Table 1   China’s newly built coal-to-MEG in 2017

Company    Capacity (kt/a)    Launch time
Hebei Xinji Chemical    60    Trial run in late July 2017
Inner Mongolia Tongliao Jinmei    100    Q3
Shanxi Yangquan Coal Pingding    200    Q3
CNSG Anhui Hong Sifang    300    November
Henan Energy and Chemical (Luoyang)    200    November
Shandong Lihuayi    200    October


Import substitution opportunity is big

China’s dependence on imported MEG is still very high. The apparent consumption and import volume in 2015 were respectively 12.752 million tons and 8.772 million tons, so import dependence was 68.6%. The opportunity to displace imports is large.
The import volume in 2016 decreased by 13.7% YoY to 7.5728 million tons, and the import dependence declined to 60%, which was largely due to a burst of maintenance on plants overseas. The monthly import amount in 2017 is again higher than that of 2016.  Most foreign plants were shut down for maintenance in Q1 2017, when the import prices increased due to short supply. After a new plant in India started production, the import volume of Q4 2017 is expected to rise.
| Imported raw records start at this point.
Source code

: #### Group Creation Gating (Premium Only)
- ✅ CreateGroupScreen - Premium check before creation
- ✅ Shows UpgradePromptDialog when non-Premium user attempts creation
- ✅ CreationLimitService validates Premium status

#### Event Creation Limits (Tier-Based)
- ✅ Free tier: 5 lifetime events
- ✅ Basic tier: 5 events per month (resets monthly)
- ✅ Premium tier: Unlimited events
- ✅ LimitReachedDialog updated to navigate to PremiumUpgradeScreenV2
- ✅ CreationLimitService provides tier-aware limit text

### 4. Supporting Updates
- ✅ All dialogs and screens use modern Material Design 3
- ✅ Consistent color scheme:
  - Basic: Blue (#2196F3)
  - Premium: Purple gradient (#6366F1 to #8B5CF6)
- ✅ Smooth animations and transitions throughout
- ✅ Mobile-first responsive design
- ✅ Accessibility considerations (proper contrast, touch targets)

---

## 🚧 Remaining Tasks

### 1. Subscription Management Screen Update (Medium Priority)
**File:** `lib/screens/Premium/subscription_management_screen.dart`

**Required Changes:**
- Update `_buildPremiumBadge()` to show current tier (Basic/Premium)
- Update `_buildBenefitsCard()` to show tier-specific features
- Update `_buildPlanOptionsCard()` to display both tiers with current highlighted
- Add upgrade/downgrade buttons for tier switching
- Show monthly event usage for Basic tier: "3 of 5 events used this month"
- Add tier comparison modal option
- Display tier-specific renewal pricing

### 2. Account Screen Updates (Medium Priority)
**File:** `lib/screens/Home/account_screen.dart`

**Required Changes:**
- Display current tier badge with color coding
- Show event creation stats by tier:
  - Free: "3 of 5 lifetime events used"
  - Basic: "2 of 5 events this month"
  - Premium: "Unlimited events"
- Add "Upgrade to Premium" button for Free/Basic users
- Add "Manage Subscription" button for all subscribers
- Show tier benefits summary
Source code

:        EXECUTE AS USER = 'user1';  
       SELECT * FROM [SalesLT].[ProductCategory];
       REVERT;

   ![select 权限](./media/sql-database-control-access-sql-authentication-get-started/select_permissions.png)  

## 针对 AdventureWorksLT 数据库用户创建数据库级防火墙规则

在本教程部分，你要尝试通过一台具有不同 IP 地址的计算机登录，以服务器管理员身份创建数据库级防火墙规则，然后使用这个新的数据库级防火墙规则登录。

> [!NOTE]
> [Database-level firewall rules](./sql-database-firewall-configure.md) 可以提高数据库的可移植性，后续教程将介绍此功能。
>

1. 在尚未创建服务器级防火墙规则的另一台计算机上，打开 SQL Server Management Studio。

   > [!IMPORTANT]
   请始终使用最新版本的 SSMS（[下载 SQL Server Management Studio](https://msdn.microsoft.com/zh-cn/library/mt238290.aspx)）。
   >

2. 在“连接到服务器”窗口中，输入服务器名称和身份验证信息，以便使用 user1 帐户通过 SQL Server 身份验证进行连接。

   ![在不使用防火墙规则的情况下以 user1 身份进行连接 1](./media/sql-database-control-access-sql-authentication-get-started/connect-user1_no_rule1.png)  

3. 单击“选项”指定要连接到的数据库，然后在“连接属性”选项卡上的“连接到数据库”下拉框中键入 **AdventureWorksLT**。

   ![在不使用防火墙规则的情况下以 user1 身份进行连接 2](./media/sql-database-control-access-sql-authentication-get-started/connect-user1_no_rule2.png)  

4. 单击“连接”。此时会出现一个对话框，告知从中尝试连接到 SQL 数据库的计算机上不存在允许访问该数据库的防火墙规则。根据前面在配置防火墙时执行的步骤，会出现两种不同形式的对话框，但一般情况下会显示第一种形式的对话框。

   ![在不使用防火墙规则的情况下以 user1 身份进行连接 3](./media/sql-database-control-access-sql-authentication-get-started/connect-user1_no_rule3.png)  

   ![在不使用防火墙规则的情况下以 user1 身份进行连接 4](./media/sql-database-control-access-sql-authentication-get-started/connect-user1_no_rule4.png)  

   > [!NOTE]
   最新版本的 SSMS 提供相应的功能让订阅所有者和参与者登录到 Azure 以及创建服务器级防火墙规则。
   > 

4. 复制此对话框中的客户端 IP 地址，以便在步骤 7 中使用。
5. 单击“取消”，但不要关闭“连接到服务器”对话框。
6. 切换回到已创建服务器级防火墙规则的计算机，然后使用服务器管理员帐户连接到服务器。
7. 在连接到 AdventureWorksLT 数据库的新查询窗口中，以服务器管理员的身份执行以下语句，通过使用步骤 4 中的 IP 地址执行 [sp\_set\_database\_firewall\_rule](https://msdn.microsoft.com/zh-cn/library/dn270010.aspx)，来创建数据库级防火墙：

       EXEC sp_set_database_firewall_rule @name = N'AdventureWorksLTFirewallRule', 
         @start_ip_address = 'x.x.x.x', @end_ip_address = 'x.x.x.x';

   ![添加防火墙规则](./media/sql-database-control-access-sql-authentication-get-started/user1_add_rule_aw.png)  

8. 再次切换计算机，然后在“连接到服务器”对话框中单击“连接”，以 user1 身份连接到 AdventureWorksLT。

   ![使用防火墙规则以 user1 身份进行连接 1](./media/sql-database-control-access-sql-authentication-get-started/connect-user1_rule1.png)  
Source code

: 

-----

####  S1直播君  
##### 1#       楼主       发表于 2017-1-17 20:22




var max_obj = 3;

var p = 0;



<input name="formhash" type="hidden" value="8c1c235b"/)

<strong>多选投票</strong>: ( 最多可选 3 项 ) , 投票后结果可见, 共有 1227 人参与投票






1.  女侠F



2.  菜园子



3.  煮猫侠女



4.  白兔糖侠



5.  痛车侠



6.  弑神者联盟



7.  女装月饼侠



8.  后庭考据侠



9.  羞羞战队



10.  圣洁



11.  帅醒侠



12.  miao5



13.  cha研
Product quality needs to be improved

Because of impurities in coal-based MEG, it is mainly used in low-end products such as antifreeze and liquid-borne agents, and its consumption in making PFY, which consumes 90% of MEG, is restricted. Therefore, the operating rate of coal-to-MEG producers has remained low. Product quality has become a major obstacle in the development of coal-to-MEG.
The coal-to-MEG production process in China is mature, and the decisive factor is the performance of the catalyst, which determines the production yield as well as operational stability. So, the development of catalysts should be the focus of coal-to-MEG manufacturers in the near future.
The coal-to-MEG demonstration projects that have been put into operation are running smoothly, and some of them are operating stably at high utilization. From 2017 to 2018, China will see another 2.98 million t/a of coal-to-MEG capacity, accounting for 64% of all new MEG capacity. With the progress of technology, impurities in coal-based MEG will be gradually reduced, and coal-to-MEG will have a broader room for development.